What Happens If You Don't Have Enough Carbohydrates?

Too few carbohydrates in the diet causes an energy deficit that forces the body to break down stored energy and seek energy from less desirable foods, which can trigger unwanted side effects. According to MedlinePlus, carbohydrates are the body's predominant source of glucose, which provides the fuel required by all of the body's cells.

MedlinePlus states that when low carbohydrate intake results in low calorie intake, the condition is considered a form of malnutrition. Some people with inadequate carbohydrate intake are able to maintain their calorie intake, but they often seek out fat-laden foods to sustain energy levels. Consuming too many high-fat, low-calorie foods is associated with weight gain and obesity.

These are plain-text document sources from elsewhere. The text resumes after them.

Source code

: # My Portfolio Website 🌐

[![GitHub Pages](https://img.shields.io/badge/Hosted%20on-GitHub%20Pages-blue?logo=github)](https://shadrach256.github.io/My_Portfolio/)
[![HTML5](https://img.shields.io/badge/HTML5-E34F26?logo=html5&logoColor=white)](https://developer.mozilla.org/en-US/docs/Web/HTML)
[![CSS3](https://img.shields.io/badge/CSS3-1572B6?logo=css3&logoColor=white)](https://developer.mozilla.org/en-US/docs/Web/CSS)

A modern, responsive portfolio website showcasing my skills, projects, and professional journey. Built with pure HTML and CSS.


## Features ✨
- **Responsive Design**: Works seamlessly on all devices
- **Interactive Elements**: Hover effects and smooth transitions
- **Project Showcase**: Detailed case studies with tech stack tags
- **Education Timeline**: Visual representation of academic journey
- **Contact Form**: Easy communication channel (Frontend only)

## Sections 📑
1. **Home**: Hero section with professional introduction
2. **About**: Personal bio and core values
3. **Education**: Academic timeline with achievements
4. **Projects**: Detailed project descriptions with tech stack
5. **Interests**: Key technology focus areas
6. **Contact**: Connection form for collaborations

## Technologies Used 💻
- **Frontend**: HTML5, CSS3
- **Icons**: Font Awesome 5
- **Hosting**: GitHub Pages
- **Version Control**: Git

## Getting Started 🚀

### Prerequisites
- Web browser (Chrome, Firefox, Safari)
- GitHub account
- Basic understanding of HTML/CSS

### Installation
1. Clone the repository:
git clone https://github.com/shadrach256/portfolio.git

MedlinePlus recommends that individuals receive 40 to 60 percent of their total caloric intake from carbohydrates.

According to the Mayo Clinic, regularly limiting carbohydrates in the diet leads to undesirable side effects, including headache, fatigue, weakness and dizziness. Over time, it may also lead to nutritional deficiencies, since carbohydrates provide most of the body's essential vitamins and minerals. The Mayo Clinic warns that eating fewer than 20 grams of carbohydrates a day triggers ketosis, a condition in which stored fats are broken down to provide glucose. Ketones are a by-product of fat breakdown and buildup in the body that result in mental fatigue and bad breath.

A diet that provides fewer than 50 grams of carbohydrates per day is often called a ketogenic diet. Individuals on ketogenic diets consume a lot of vegetables, a lot of fat and moderate levels of protein. They avoid carbohydrate-rich foods, such as grains, starchy vegetables and sweet fruits.